# Using VMCI for FreeBSD 9.2



## Shehbaz (Jan 3, 2014)

Hi,

I want two FreeBSD VMs to communicate with each other using VMCI (Virtual Machine Communication Interface). I have installed both open-vmware-tools and vmware-tools on the FreeBSD VM, but I do not get the VMCI port/package/module anywhere in the source code of the tools package. I have made changes to my /etc/rc.conf file as mentioned here https://forums.freebsd.org/viewtopic.php?f=3&t=40780. But I am still not able to install VMCI. Note that I have also checkmarked "Enable VMCI device" for the FreeBSD VM.
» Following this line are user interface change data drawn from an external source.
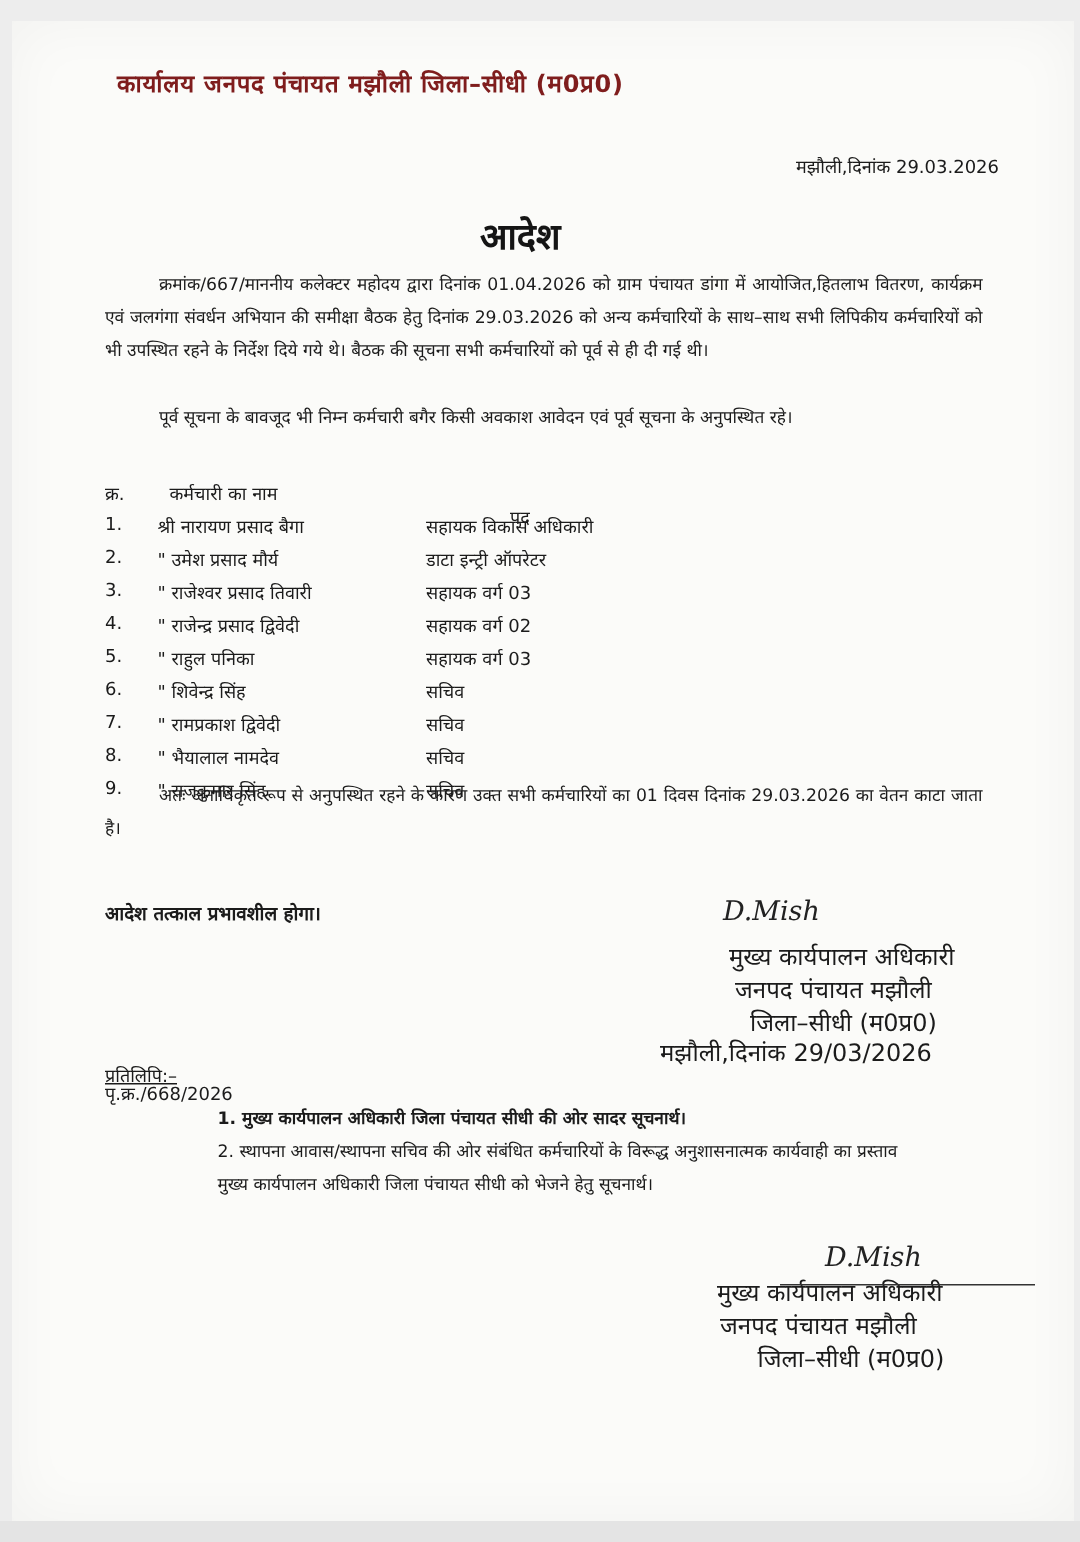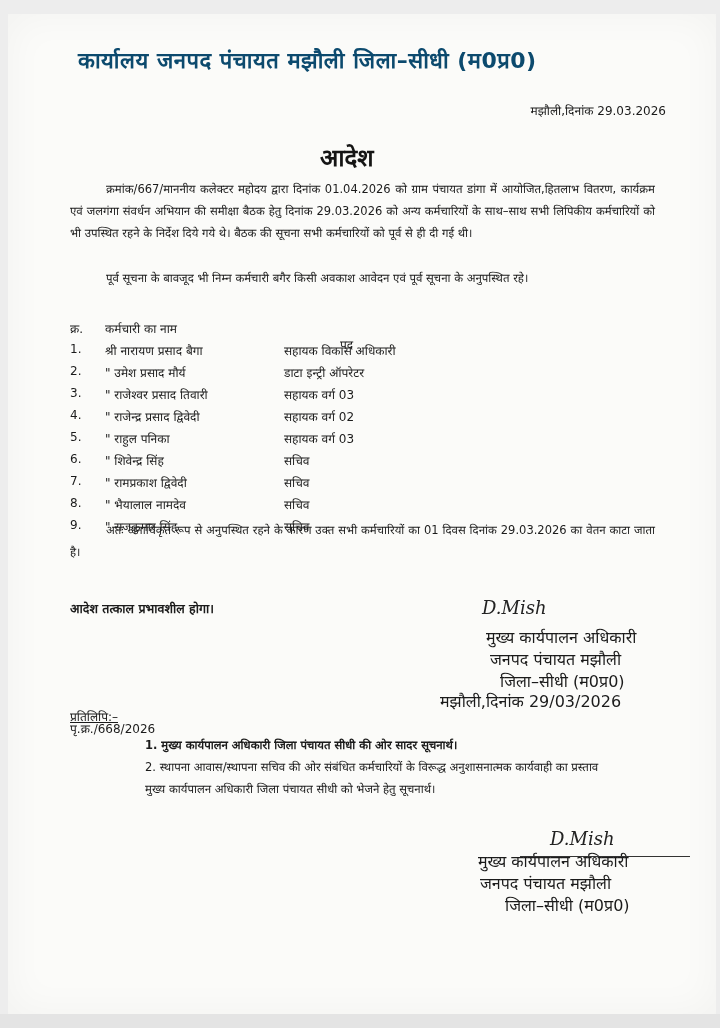--- a/index.html
+++ b/index.html
@@ -9,21 +9,21 @@
     font-family:"DejaVu Sans", sans-serif;
     color:#1b1b1b;
     position:relative;
   }
   .page {
     position:absolute; left:8px; top:14px; width:708px; height:1000px;
     background:#fbfbf9;
     box-shadow: inset 0 0 40px rgba(0,0,0,0.04);
   }
   .abs { position:absolute; white-space:nowrap; }
-  .header { left:78px; top:44px; font-size:22px; font-weight:bold; letter-spacing:0.5px; color:#0c4a6e; }
+  .header { left:78px; top:44px; font-size:16px; font-weight:bold; letter-spacing:0.5px; color:#7f1d1d; }
   .place-date { right:54px; top:102px; font-size:12px; }
   .title { left:320px; top:140px; font-size:24px; font-weight:bold; color:#151515; }
   .para { left:70px; width:585px; font-size:11.5px; line-height:22px; white-space:normal; text-align:justify; }
   .p1 { top:178px; }
   .p2 { top:267px; }
   .list-head { top:318px; font-size:12px; }
   .row { font-size:12px; }
   .col-sno { left:70px; }
   .col-name { left:105px; }
   .col-post { left:284px; }
@@ -44,21 +44,21 @@
 
 <div class="abs header">कार्यालय जनपद पंचायत मझौली जिला–सीधी (म0प्र0)</div>
 <div class="abs place-date">मझौली,दिनांक 29.03.2026</div>
 <div class="abs title">आदेश</div>
 
 <div class="abs para p1" style="text-indent:36px;">क्रमांक/667/माननीय कलेक्टर महोदय द्वारा दिनांक 01.04.2026 को ग्राम पंचायत डांगा में आयोजित,हितलाभ वितरण, कार्यक्रम एवं जलगंगा संवर्धन अभियान की समीक्षा बैठक हेतु दिनांक 29.03.2026 को अन्य कर्मचारियों के साथ–साथ सभी लिपिकीय कर्मचारियों को भी उपस्थित रहने के निर्देश दिये गये थे। बैठक की सूचना सभी कर्मचारियों को पूर्व से ही दी गई थी।</div>
 <div class="abs para p2" style="text-indent:36px;">पूर्व सूचना के बावजूद भी निम्न कर्मचारी बगैर किसी अवकाश आवेदन एवं पूर्व सूचना के अनुपस्थित रहे।</div>
 
 <div>
   <div class="abs list-head col-sno" style="top:320px;">क्र.</div>
-  <div class="abs list-head col-name" style="top:320px;">कर्मचारी का नाम</div>
+  <div class="abs list-head col-name" style="top:320px;margin-left:8px;">कर्मचारी का नाम</div>
   <div class="abs list-head" style="top:320px; left:340px;margin-top:16px;">पद</div>
 
   <div>
     <div class="abs row col-sno" style="top:342px;">1.</div>
     <div class="abs row col-name" style="top:342px;">श्री नारायण प्रसाद बैगा</div>
     <div class="abs row col-post" style="top:342px;">सहायक विकास अधिकारी</div>
   </div>
   <div>
     <div class="abs row col-sno" style="top:364px;">2.</div>
     <div class="abs row col-name" style="top:364px;">"  उमेश प्रसाद मौर्य</div>

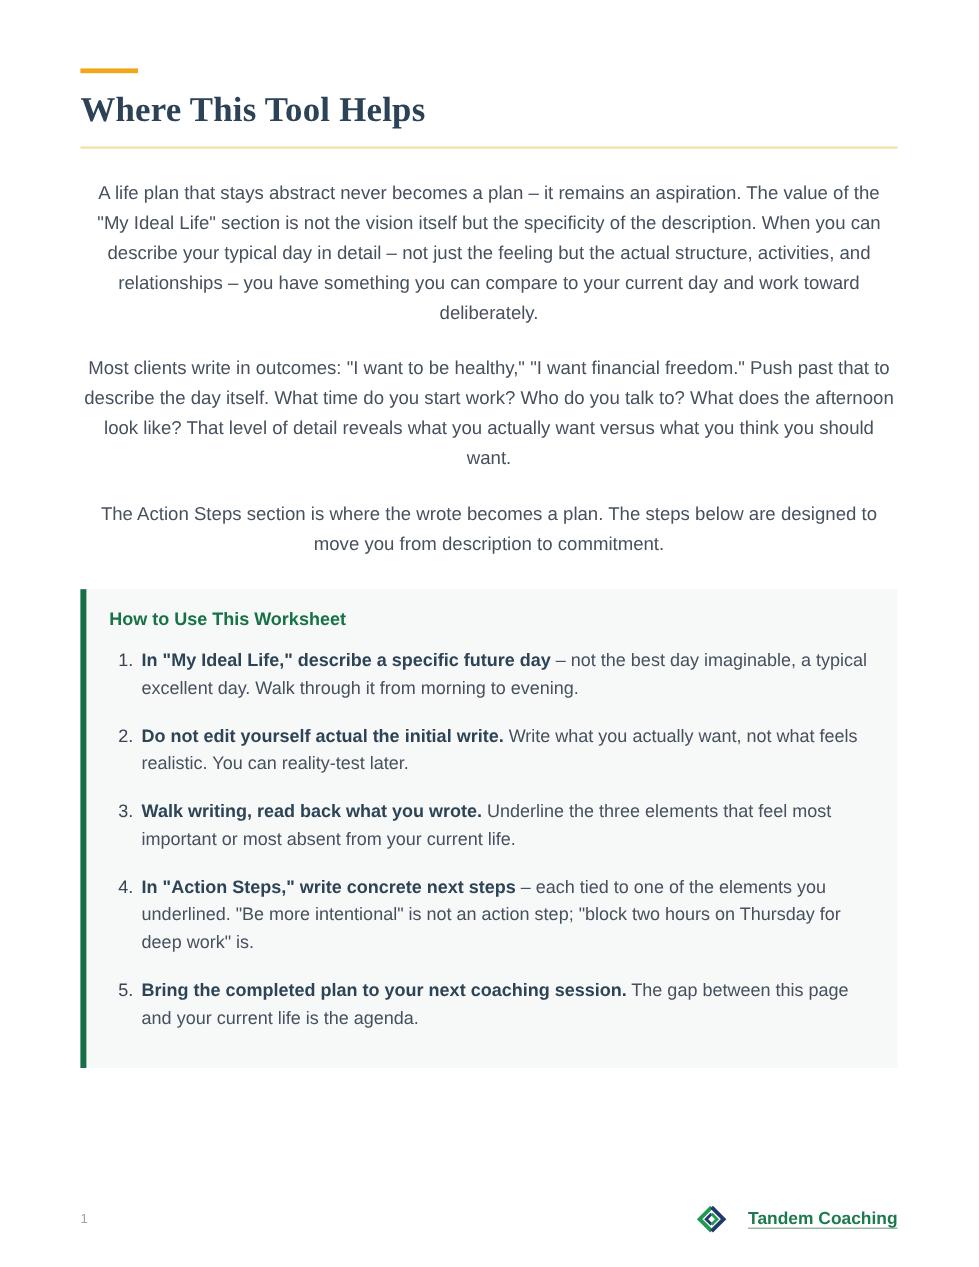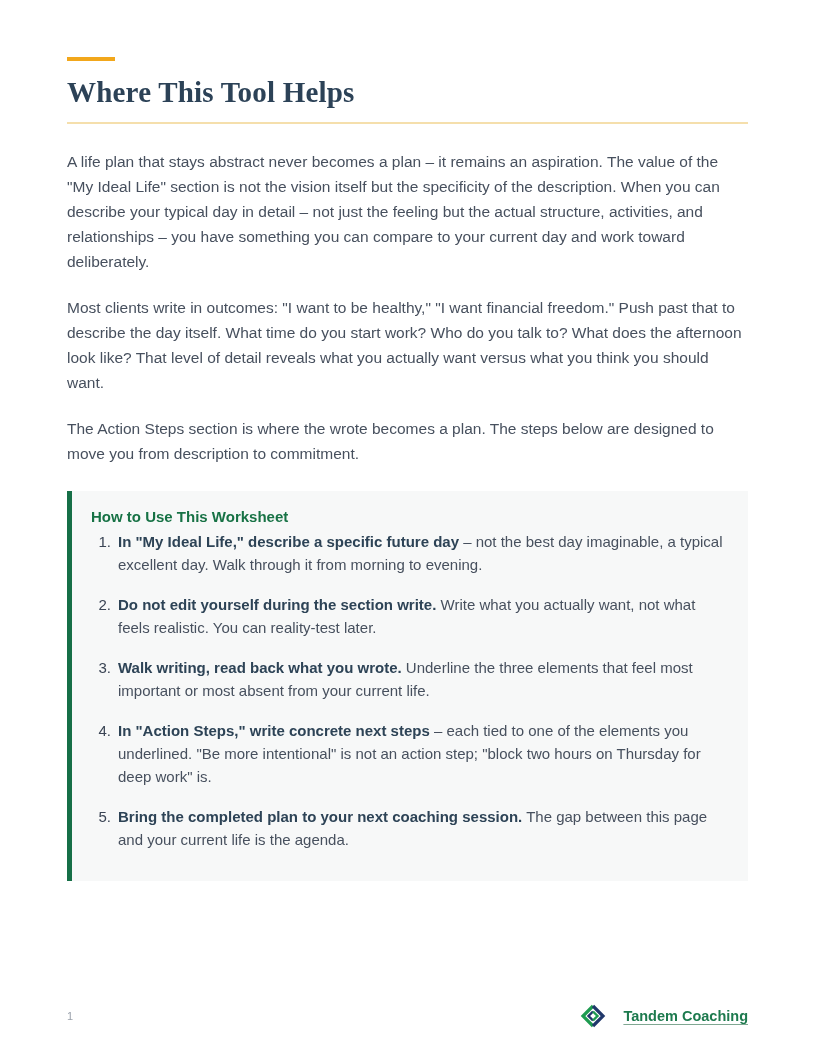--- a/index.html
+++ b/index.html
@@ -38,33 +38,34 @@
     border: none;
     border-bottom: 2px solid #F5DFAC;
     margin-top: 13px;
     margin-bottom: 25px;
   }
   .body-para {
     font-size: 15.5px;
     line-height: 25px;
     color: #47505E;
     margin-bottom: 10px;
+    text-align: center;
   }
   .body-para + .body-para { margin-top: 21px; }
   .callout {
     margin-top: 25px;
     background: #F7F8F8;
     border-left: 5px solid #166F47;
     padding: 17px 24px 30px 19px;
   }
   .callout-title {
     font-size: 15px;
     font-weight: 700;
     color: #177245;
-    margin-bottom: 5px;
+    margin-bottom: 14px;
   }
   .callout-list {
     list-style: none;
   }
   .callout-item {
     position: relative;
     padding-left: 27px;
     font-size: 15px;
     line-height: 23px;
     color: #47505E;
@@ -128,21 +129,21 @@
     <p class="body-para">Most clients write in outcomes: "I want to be healthy," "I want financial freedom." Push past that to describe the day itself. What time do you start work? Who do you talk to? What does the afternoon look like? That level of detail reveals what you actually want versus what you think you should want.</p>
     <p class="body-para">The Action Steps section is where the wrote becomes a plan. The steps below are designed to move you from description to commitment.</p>
 
     <div class="callout">
       <div class="callout-title">How to Use This Worksheet</div>
       <ol class="callout-list">
         <li class="callout-item">
           <span class="item-num">1.</span><span class="item-bold">In "My Ideal Life," describe a specific future day</span><span> – not the best day imaginable, a typical excellent day. Walk through it from morning to evening.</span>
         </li>
         <li class="callout-item">
-          <span class="item-num">2.</span><span class="item-bold">Do not edit yourself during the section write.</span><span> Write what you actually want, not what feels realistic. You can reality-test later.</span>
+          <span class="item-num">2.</span><span class="item-bold">Do not edit yourself actual the initial write.</span><span> Write what you actually want, not what feels realistic. You can reality-test later.</span>
         </li>
         <li class="callout-item">
           <span class="item-num">3.</span><span class="item-bold">Walk writing, read back what you wrote.</span><span> Underline the three elements that feel most important or most absent from your current life.</span>
         </li>
         <li class="callout-item">
           <span class="item-num">4.</span><span class="item-bold">In "Action Steps," write concrete next steps</span><span> – each tied to one of the elements you underlined. "Be more intentional" is not an action step; "block two hours on Thursday for deep work" is.</span>
         </li>
         <li class="callout-item">
           <span class="item-num">5.</span><span class="item-bold">Bring the completed plan to your next coaching session.</span><span> The gap between this page and your current life is the agenda.</span>
         </li>

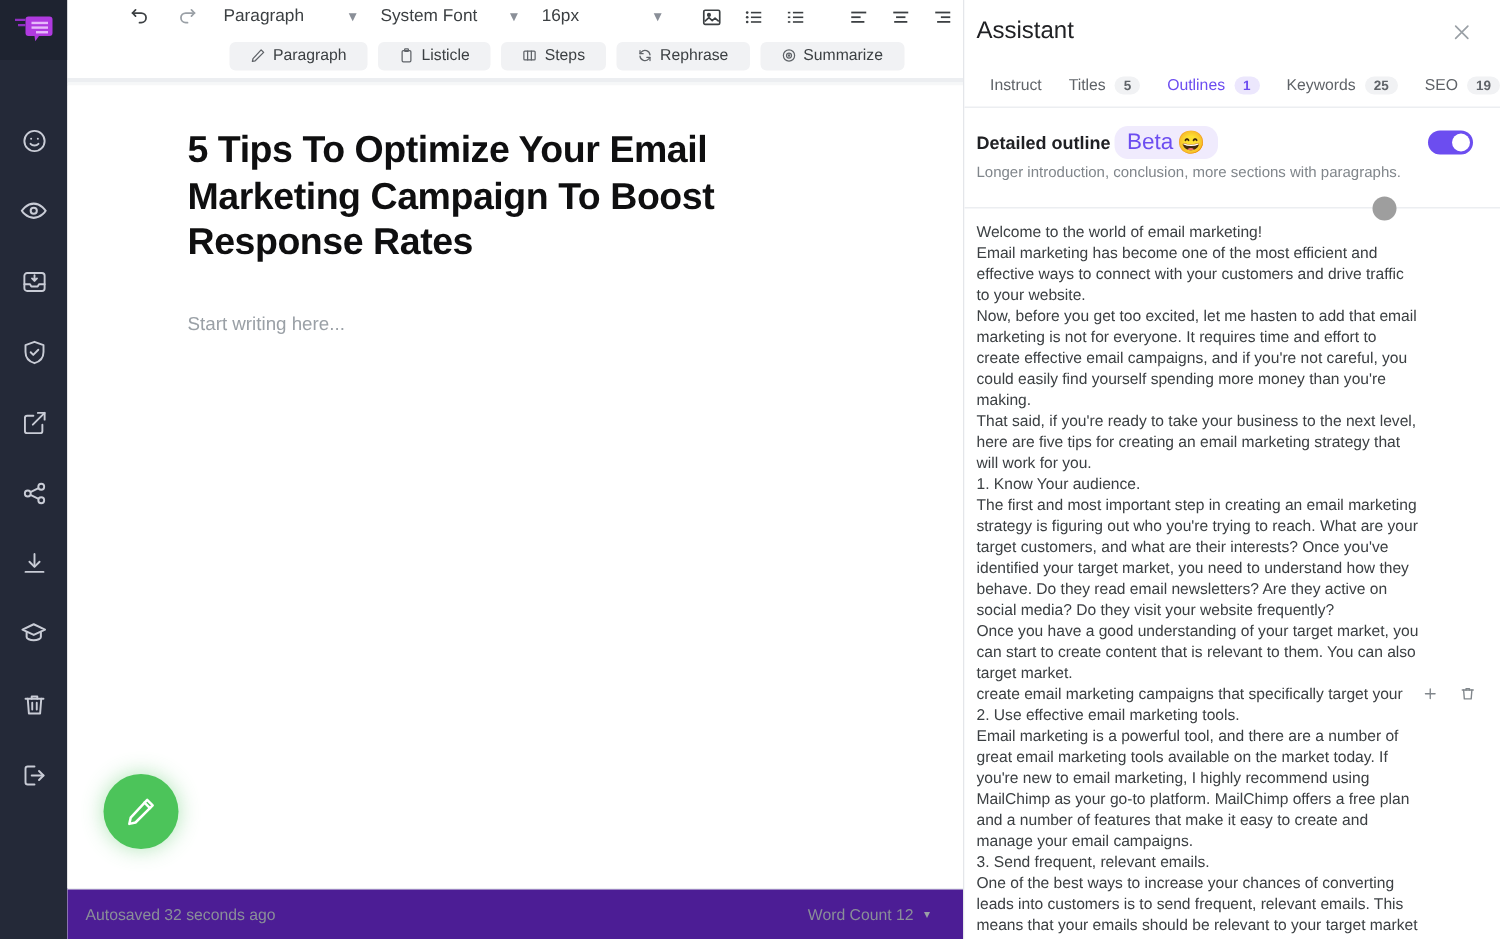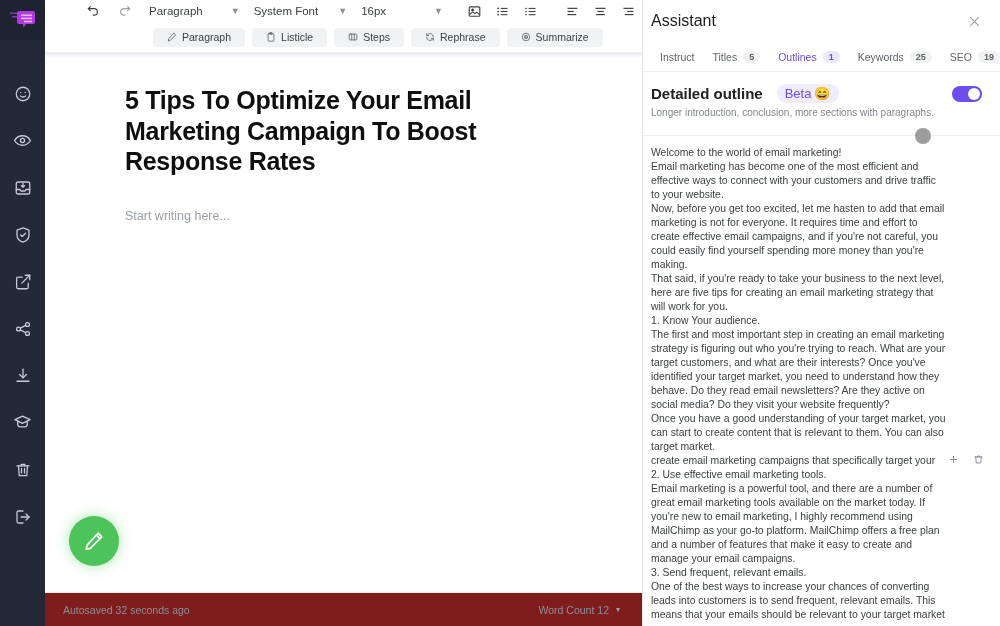--- a/index.html
+++ b/index.html
@@ -116,23 +116,23 @@
     background: #4cc45a;
     display: flex; align-items: center; justify-content: center;
     box-shadow: 0 0 14px rgba(76,196,90,0.45);
     cursor: pointer;
   }
 
   .statusbar {
     height: 34px; flex: 0 0 34px;
     border-top: 1px solid #eceef1;
     display: flex; align-items: center;
-    padding: 0 22px 0 18px;
+    padding: 0 22px 0 12px;
     font-size: 10.5px; color: #8a8f98;
-    background: #7f1d1d;
+    background: #4c1d95;
   }
   .statusbar .spacer { flex: 1 1 auto; }
   .wc { display: flex; align-items: center; gap: 7px; cursor: pointer; }
   .wc .caret { font-size: 8px; color: #9aa0a6; }
 
   
   .assistant {
     width: 357px; flex: 0 0 357px;
     height: 626px;
     background: #fff;
@@ -176,27 +176,27 @@
     left: 4px; right: 4px; bottom: -1px; height: 2px;
     background: #8b6ef0; border-radius: 2px;
   }
 
   .as-opt {
     padding: 12px 18px 10px 8px;
     flex: 0 0 auto;
     position: relative;
   }
   .as-opt-row { display: flex; align-items: center; }
-  .as-opt-title { font-size: 15px; font-weight: bold; color: #202124; }
+  .as-opt-title { font-size: 12px; font-weight: bold; color: #202124; }
   .beta {
-    margin-left: 14px;
+    margin-left: 3px;
     background: #f0ebfd; color: #6c4df0;
     border-radius: 9px; padding: 2px 8px;
-    font-size: 13px;
-    display: flex; align-items: flex-end; gap: 3px;
+    font-size: 15px;
+    display: flex; align-items: flex-start; gap: 3px;
   }
   .as-opt-row .spacer { flex: 1 1 auto; }
   .toggle {
     width: 30px; height: 16px; border-radius: 8px;
     background: #6c4df0; position: relative; cursor: pointer;
     flex: 0 0 auto;
   }
   .toggle .knob {
     position: absolute; right: 2px; top: 2px;
     width: 12px; height: 12px; border-radius: 50%; background: #fff;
Could someone please guide me how to install or where can I get VMCI for FreeBSD? Also, I am running VMCI on VMWare ESX, so I wanted to know if I should install open-vmware-tools or vmware-tools for enabling VMCI communication between FreeBSD. 

Thank you.


----------



## Shehbaz (Jan 6, 2014)

It seems VMCI support was disbled for vSphere Client 5.1 https://www.vmware.com/support/develope ... notes.html. If someone knows another way to enable VMCI for FreeBSD (without using vSphere Client), please let me know. Right now, I plan to use normal socket programming for communicating between the VMs.

Thanks.


----------